Company Overview

A leading PCB (Printed Circuit Board) manufacturing company specializing in high-mix, low-volume production for various industries, including automotive, aerospace, and consumer electronics. The company operates on a make-to-order basis, with each design differing significantly, which results in frequent changes to manufacturing processes, routing, and resource allocation. With a focus on delivering complex and custom PCB solutions, the company faced challenges in maintaining production efficiency and effectively planning resources for every unique order

Challenges

• Dynamic Production Requirements: Due to the make-to-order nature of the business, every project had unique design specifications, leading to frequent adjustments in manufacturing processes, machine setups, and routing.

• High-Mix, Low-Volume Complexity: The constant shift between different product designs resulted in inefficient use of resources, long cycle times, and difficulties in planning.

• Inconsistent Planning and Scheduling: Traditional planning methodologies were not suitable for the varying lead times and resource needs of R&D and production jobs.

• Lack of Standardized Work: The absence of a standardized framework for managing high-mix, low-volume production resulted in inconsistent output quality and process inefficiencies.

• Difficulty in Tracking Production Parameters: With over 100 production and engineering parameters to consider, the company struggled to identify the optimal routing and cycle times, leading to increased production costs and delays.

Solution

To address these challenges, the consulting team implemented Lean methodologies to optimize production planning, resource utilization, and process standardization.

1. Process Study and Value Stream Mapping (VSM):

   • Conducted a detailed study of existing production processes and mapped the current state using Value Stream Mapping to identify waste, bottlenecks, and areas of improvement.

   • Collaborated with the engineering team to categorize production parameters and develop a standardized template for capturing product specifications and process requirements.
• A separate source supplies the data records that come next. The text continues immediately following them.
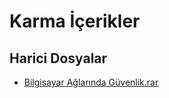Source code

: # Karma İçerikler


<!--HariciDosyalar-->

## Harici Dosyalar

- [Bilgisayar Ağlarında Güvenlik.rar](./Bilgisayar%20A%C4%9Flar%C4%B1nda%20G%C3%BCvenlik.rar)


<!--HariciDosyalar-->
2. Lean Production Planning and Scheduling:

   • Introduced Lean production planning techniques, such as Kanban and Heijunka, to level out the production schedule and minimize fluctuations caused by varying product designs.

   • Implemented a dynamic scheduling system that could adapt to changes in design and production requirements, ensuring that machine routing and resource allocation were optimized based on real-time data.
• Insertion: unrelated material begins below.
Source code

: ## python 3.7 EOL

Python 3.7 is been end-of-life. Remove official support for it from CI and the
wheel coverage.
3. Standard Work and Route Optimization:

   • Developed standardized work instructions for various process segments, creating a framework that could be quickly adapted to accommodate design changes without disrupting overall production flow.

   • Utilized Lean tools like SMED (Single-Minute Exchange of Dies) to reduce setup times and streamline transitions between different product designs.

   • Identified and documented optimal routing and cycle times for each product type, enabling better planning and resource allocation.

4. Continuous Improvement and Training:

   • Established a continuous improvement program to regularly review production processes and update standard work based on feedback from production and engineering teams.

   • Provided Lean training to shopfloor staff and engineers, promoting a culture of problem-solving and waste elimination.

Conclusion

By leveraging Lean methodologies and optimizing production planning, the PCB manufacturing company was able to double its productivity, streamline the handling of dynamic R&D jobs, and create a standardized framework for managing high-mix, low-volume production. These improvements not only enhanced overall efficiency but also provided the company with a sustainable model for handling complex and custom product requirements in a rapidly changing market.